When looking into a faucet filter or pitcher filter, you also have to consider the space in your home, particularly your kitchen.
A pitcher filter must stay cold to work, so it must be kept in the refrigerator at all times. Faucet systems are usually hidden away underneath a cabinet, so they won’t be taking up space where it counts.
If you decide on a pitcher filter, you have to make sure it’s going to fit inside of your fridge.
Another aspect to consider with a pitcher is that it sometimes (depending on the brand) takes up to 30 minutes for it to filter the water completely.
With a filter that is attached to your faucet, the water is filtered immediately. That also means that once you drink the water in the pitcher, you’ll have to fill it up again and wait once more for the recommended time period to elapse before you can enjoy clean water again. With most manufacturers, this can take anywhere from 30 minutes to one hour.
Yet another consideration in the faucet filter or pitcher filter debate is the permanency of the filter you choose.
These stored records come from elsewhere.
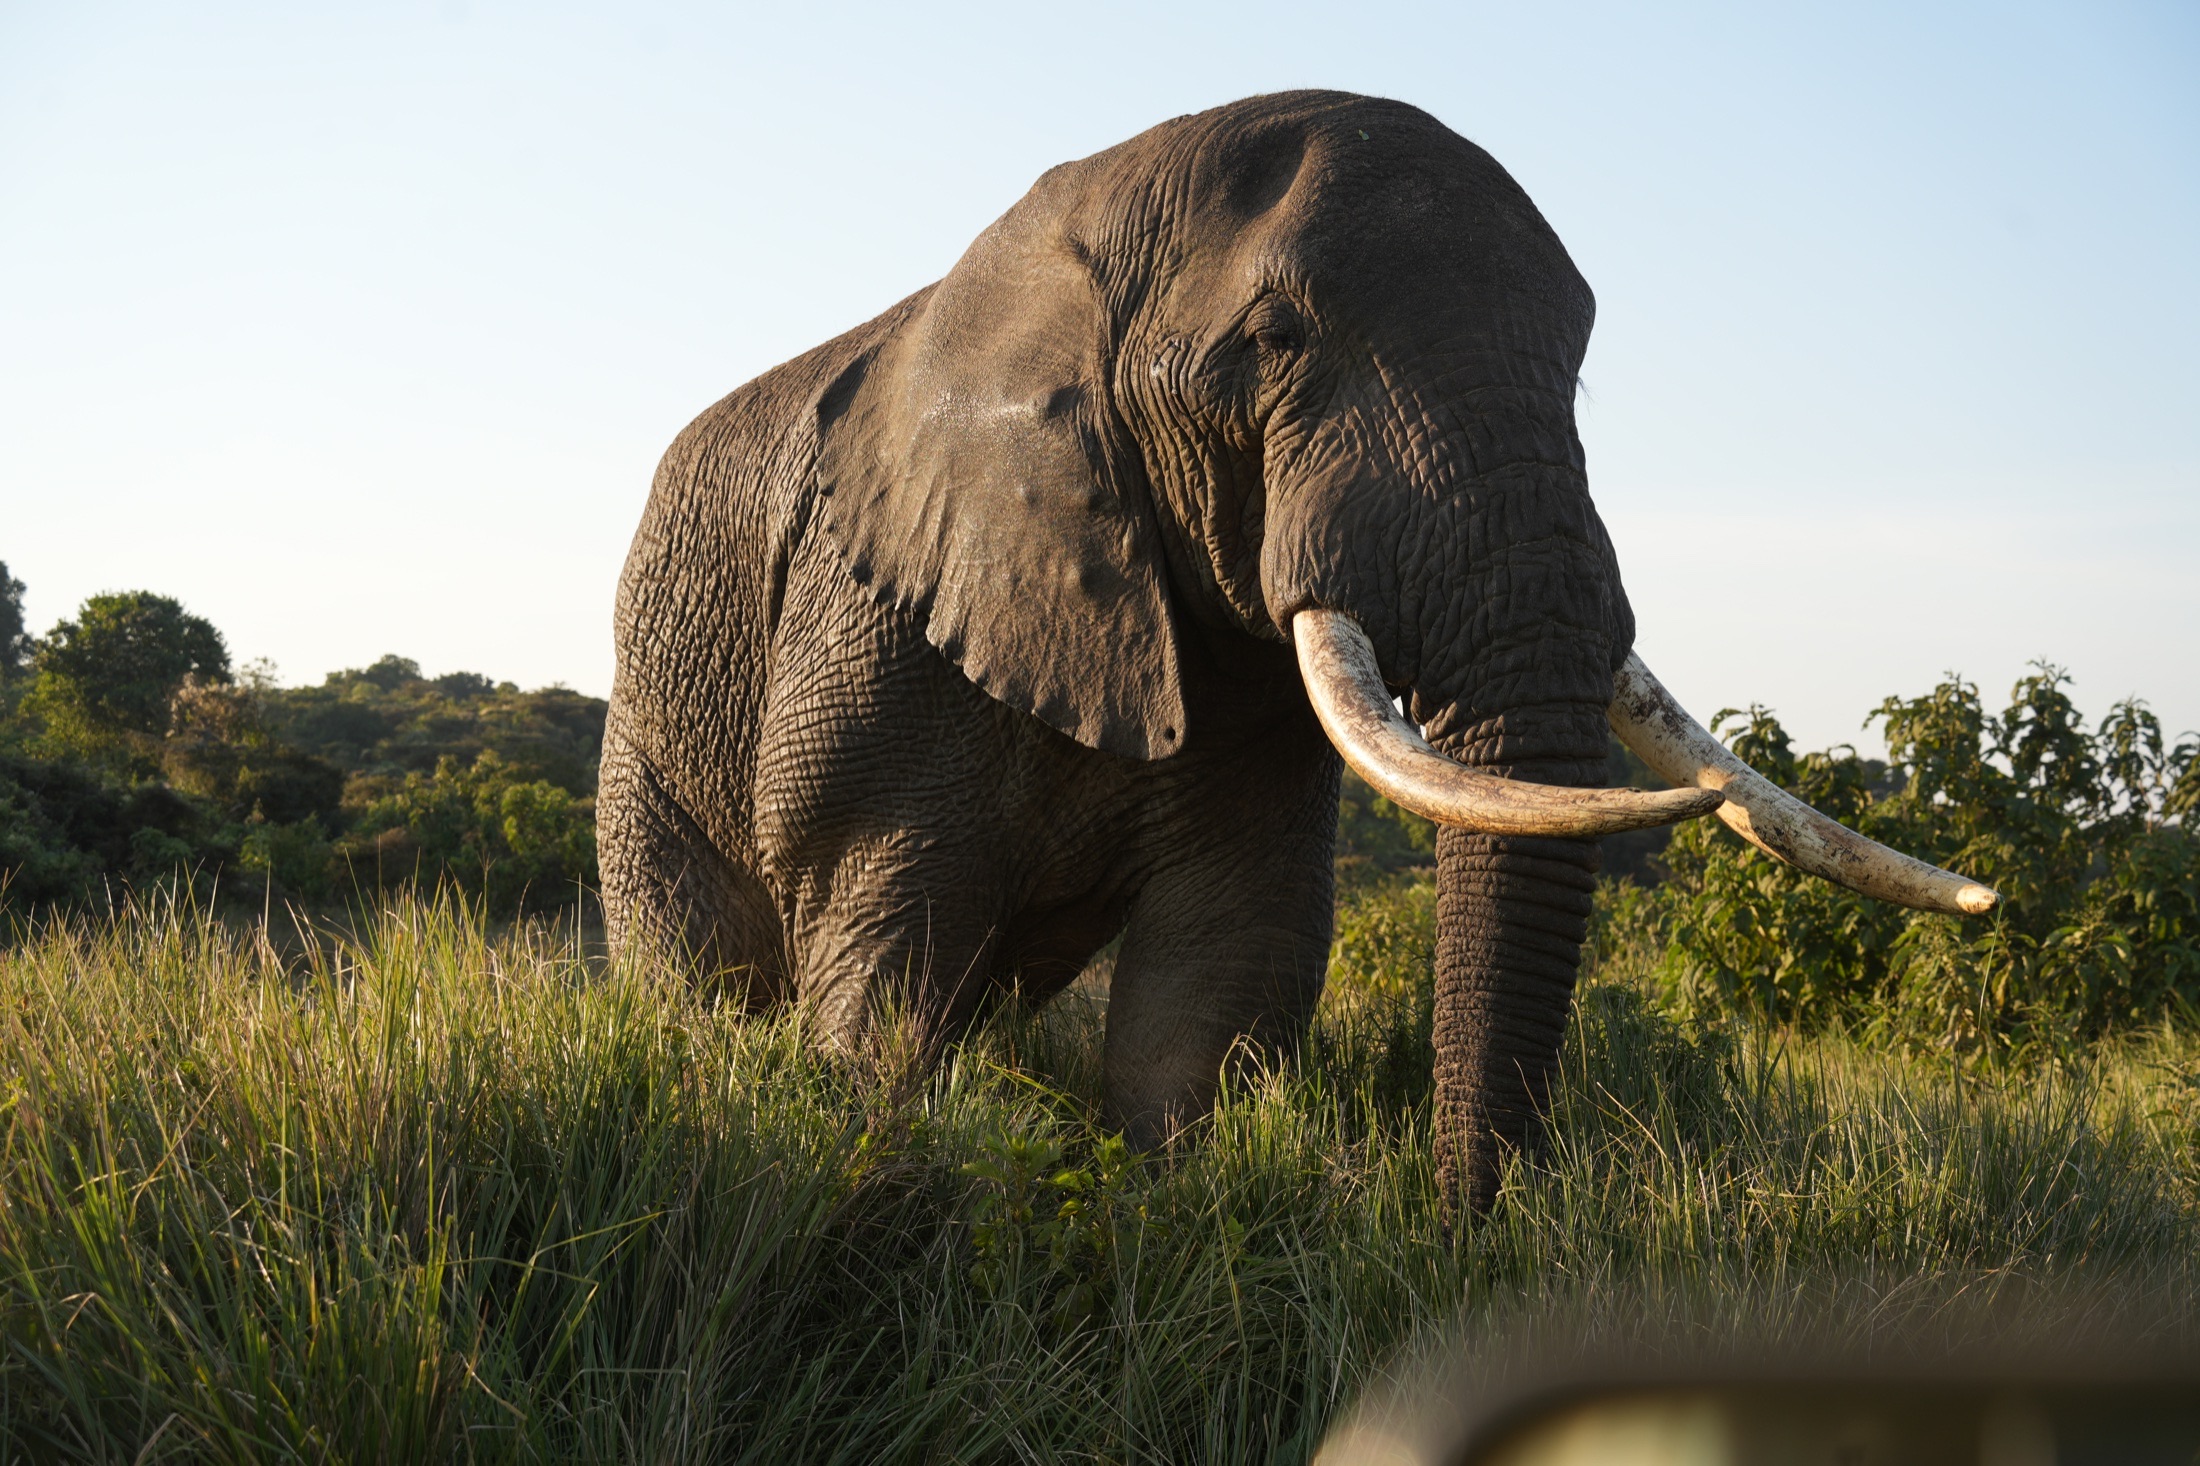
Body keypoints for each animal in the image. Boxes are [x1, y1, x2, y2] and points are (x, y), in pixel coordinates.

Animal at [600, 90, 1995, 1210]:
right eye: (1273, 342)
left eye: (1583, 361)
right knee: (703, 974)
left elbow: (1219, 965)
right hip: (643, 736)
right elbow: (886, 964)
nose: (1462, 1223)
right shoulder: (878, 613)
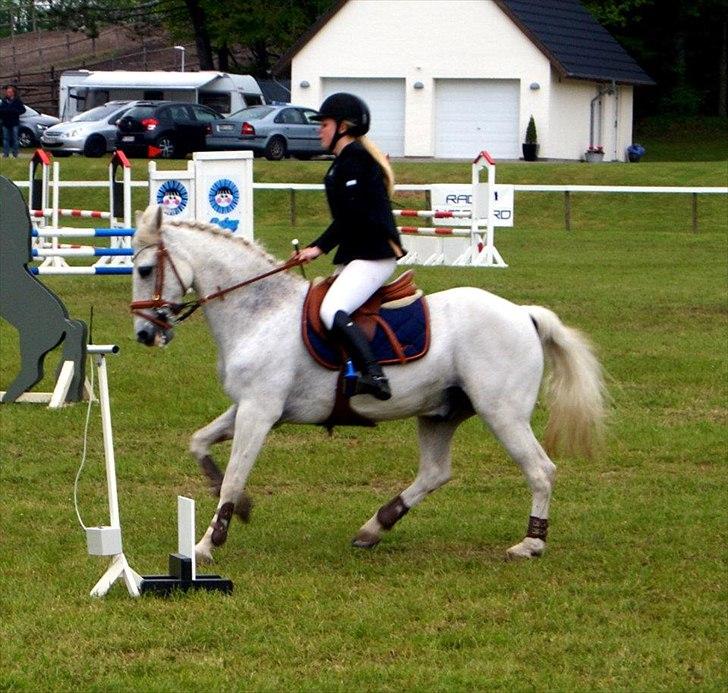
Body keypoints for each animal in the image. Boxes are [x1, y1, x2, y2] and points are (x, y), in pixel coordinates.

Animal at [132, 204, 608, 564]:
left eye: (144, 268)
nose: (144, 334)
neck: (261, 312)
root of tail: (523, 313)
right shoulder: (248, 406)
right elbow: (199, 443)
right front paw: (239, 508)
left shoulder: (260, 411)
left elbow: (233, 475)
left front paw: (206, 544)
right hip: (441, 412)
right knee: (435, 472)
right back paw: (374, 527)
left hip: (502, 413)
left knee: (541, 470)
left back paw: (531, 543)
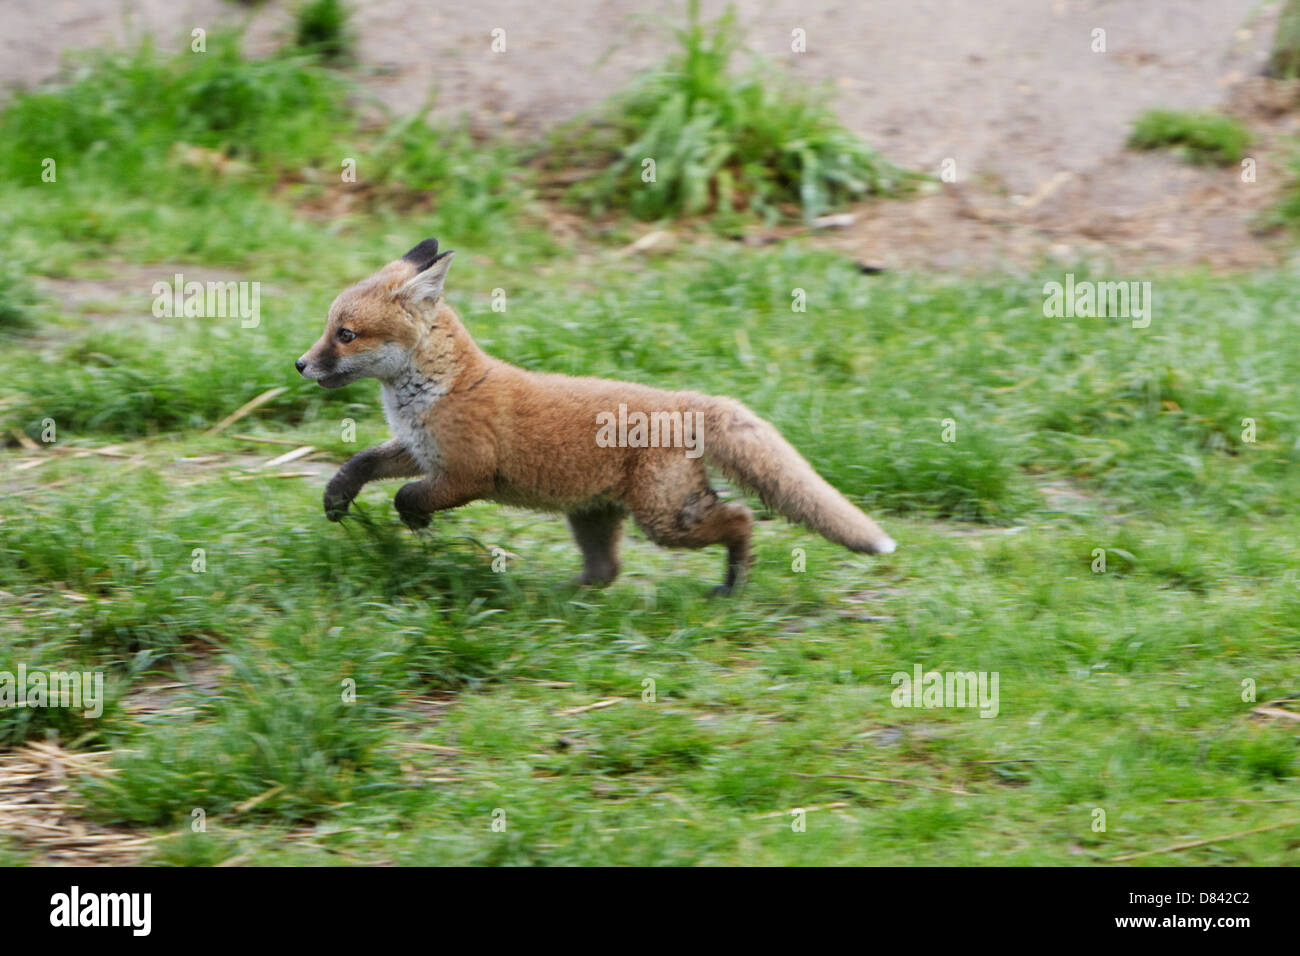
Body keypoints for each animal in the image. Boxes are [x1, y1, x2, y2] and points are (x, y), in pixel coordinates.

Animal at [295, 239, 896, 593]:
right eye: (330, 329)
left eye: (345, 335)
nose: (300, 364)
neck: (435, 391)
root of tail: (690, 399)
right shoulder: (416, 449)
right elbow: (361, 462)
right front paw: (336, 498)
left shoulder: (465, 474)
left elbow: (406, 496)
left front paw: (415, 523)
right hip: (594, 516)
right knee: (607, 572)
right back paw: (559, 600)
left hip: (664, 518)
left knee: (741, 518)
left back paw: (731, 585)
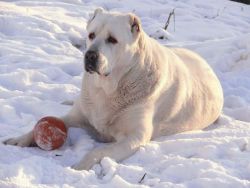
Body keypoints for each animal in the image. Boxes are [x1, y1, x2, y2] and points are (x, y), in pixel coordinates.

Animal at [3, 8, 223, 170]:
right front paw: (18, 140)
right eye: (91, 35)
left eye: (112, 39)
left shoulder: (134, 137)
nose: (90, 55)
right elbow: (50, 121)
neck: (108, 89)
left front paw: (80, 166)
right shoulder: (78, 116)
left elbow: (97, 151)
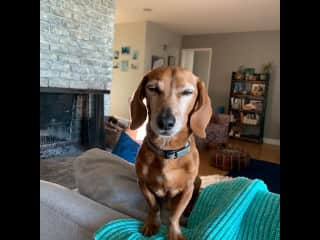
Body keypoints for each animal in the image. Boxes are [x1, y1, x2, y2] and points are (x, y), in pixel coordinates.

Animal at [129, 66, 211, 240]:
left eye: (187, 92)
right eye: (152, 88)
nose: (165, 122)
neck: (167, 150)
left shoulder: (187, 189)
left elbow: (175, 215)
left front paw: (174, 232)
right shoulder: (142, 183)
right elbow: (153, 205)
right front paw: (152, 223)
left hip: (198, 181)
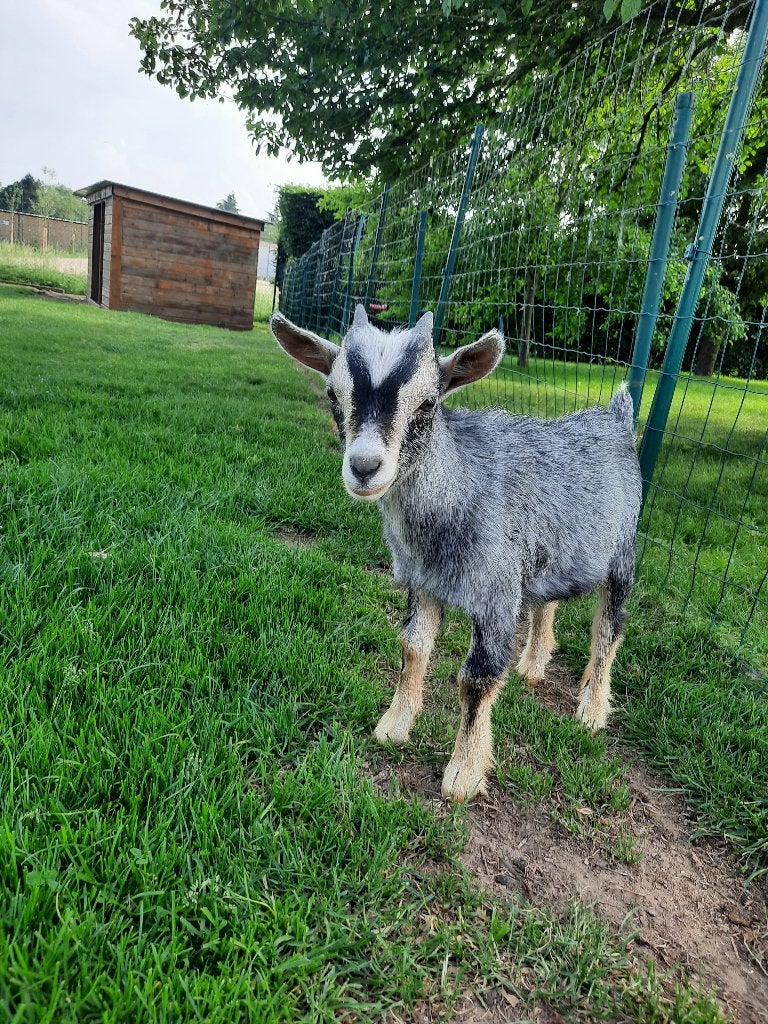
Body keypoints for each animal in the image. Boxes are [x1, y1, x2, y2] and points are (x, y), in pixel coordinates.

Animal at [270, 305, 642, 802]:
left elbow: (477, 677)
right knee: (547, 601)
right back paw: (532, 666)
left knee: (609, 628)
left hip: (622, 552)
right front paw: (393, 727)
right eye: (333, 394)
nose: (365, 467)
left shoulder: (496, 592)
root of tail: (616, 418)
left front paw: (464, 774)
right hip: (549, 555)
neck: (458, 492)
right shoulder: (424, 582)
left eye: (428, 403)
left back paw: (592, 709)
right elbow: (412, 648)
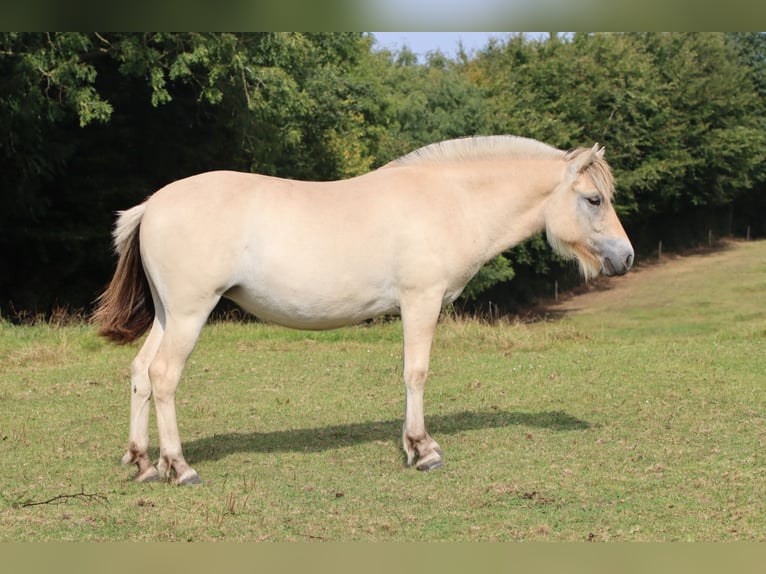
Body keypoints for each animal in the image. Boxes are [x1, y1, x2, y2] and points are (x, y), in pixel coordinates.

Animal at [93, 136, 636, 486]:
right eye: (594, 199)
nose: (626, 257)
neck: (450, 199)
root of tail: (151, 206)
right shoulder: (421, 301)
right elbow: (416, 372)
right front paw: (423, 450)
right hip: (189, 314)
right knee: (163, 377)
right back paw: (179, 467)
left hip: (168, 315)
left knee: (140, 373)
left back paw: (143, 463)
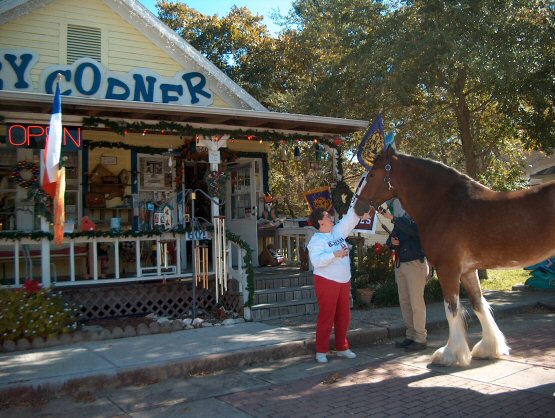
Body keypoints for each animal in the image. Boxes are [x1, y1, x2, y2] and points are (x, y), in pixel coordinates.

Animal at [354, 146, 555, 366]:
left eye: (372, 175)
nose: (357, 207)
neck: (445, 204)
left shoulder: (447, 269)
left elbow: (452, 308)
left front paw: (450, 354)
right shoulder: (468, 271)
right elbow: (478, 304)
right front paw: (489, 348)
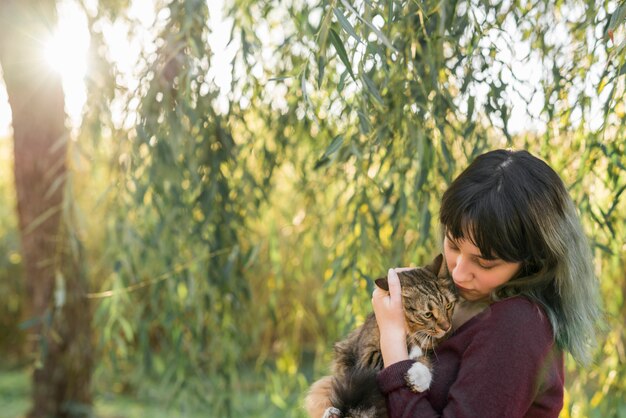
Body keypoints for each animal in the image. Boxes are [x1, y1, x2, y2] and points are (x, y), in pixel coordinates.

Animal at [304, 255, 456, 418]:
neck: (410, 332)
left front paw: (419, 377)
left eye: (448, 306)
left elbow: (424, 357)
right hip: (324, 385)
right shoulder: (367, 361)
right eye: (428, 314)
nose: (447, 327)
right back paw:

If you know you want the system to be permanent or long-term, a faucet filter is likely your best bet, especially because the pitcher filters take so long to provide you with the water you desire.
This doesn’t mean you can’t detach a faucet system if you need to; in fact, most of these systems are super simple to install and uninstall.
But, if you want all of the water in your home to be filtered and you want the system to be around a while, choosing the faucet filter is smart, even though a pitcher is usually much less expensive.
The choice you make is always personal, but the price, the time it takes to filter the water, and the permanent versus temporary nature of the installation can help you decide which system is best for you and your family in the end.